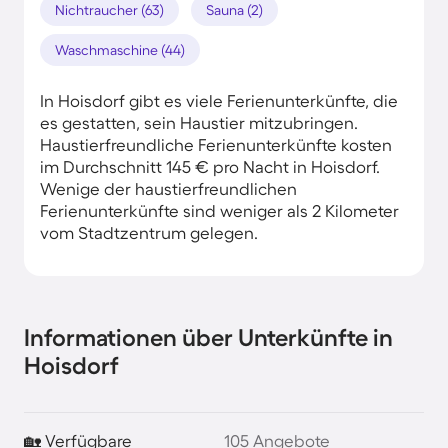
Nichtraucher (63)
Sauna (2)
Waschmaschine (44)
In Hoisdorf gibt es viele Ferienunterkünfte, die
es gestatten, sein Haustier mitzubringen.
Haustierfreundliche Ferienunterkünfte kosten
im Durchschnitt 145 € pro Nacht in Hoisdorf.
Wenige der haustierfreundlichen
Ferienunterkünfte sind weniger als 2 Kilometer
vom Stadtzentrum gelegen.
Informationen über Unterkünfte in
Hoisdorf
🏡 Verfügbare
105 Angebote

...

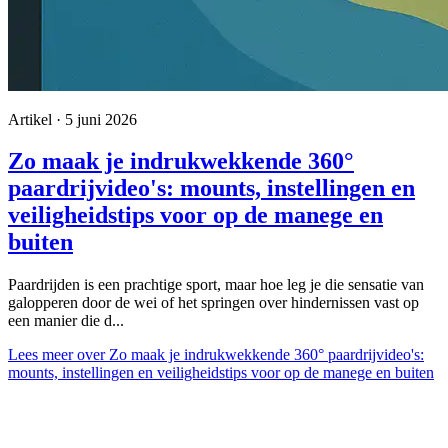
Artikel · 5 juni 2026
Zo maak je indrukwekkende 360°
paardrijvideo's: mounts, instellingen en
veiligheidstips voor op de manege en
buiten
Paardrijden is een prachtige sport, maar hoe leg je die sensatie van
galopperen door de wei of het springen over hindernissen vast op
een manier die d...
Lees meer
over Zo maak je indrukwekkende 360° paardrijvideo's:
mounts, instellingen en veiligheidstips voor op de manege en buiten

DIRECTIVE
Could you repeat exactly the lines in the listing above from the one with "Nichtraucher (63)" down to the one with "vom Stadtzentrum gelegen."? Include both of those lines.

FINAL ANSWER
Nichtraucher (63)
Sauna (2)
Waschmaschine (44)
In Hoisdorf gibt es viele Ferienunterkünfte, die
es gestatten, sein Haustier mitzubringen.
Haustierfreundliche Ferienunterkünfte kosten
im Durchschnitt 145 € pro Nacht in Hoisdorf.
Wenige der haustierfreundlichen
Ferienunterkünfte sind weniger als 2 Kilometer
vom Stadtzentrum gelegen.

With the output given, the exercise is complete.